▸ **About this exercise**
Find the line containing "mouse_move(699, 383)" in the entries below. Restate it and each line after it, word for word, up to and including the line containing "left_mouse_up()".

▸ **Source data**
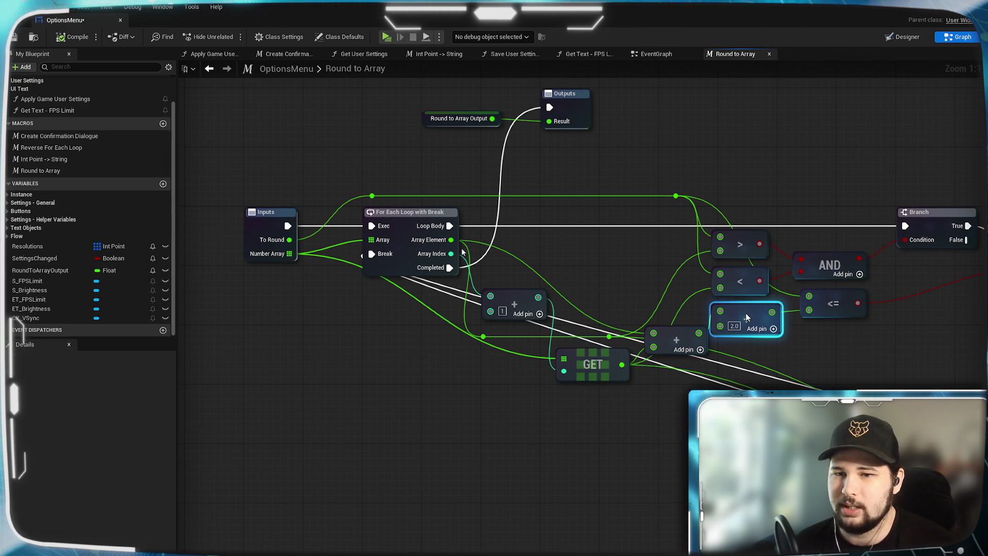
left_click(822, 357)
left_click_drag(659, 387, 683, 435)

==

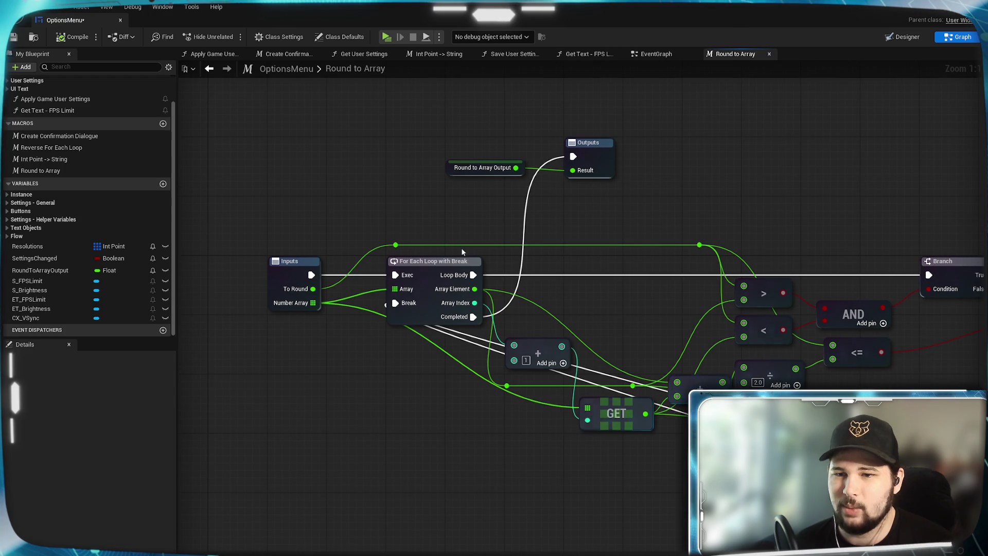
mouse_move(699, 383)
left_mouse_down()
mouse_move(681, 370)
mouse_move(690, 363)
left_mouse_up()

▸ **Completed exercise**
mouse_move(699, 383)
left_mouse_down()
mouse_move(681, 370)
mouse_move(690, 363)
left_mouse_up()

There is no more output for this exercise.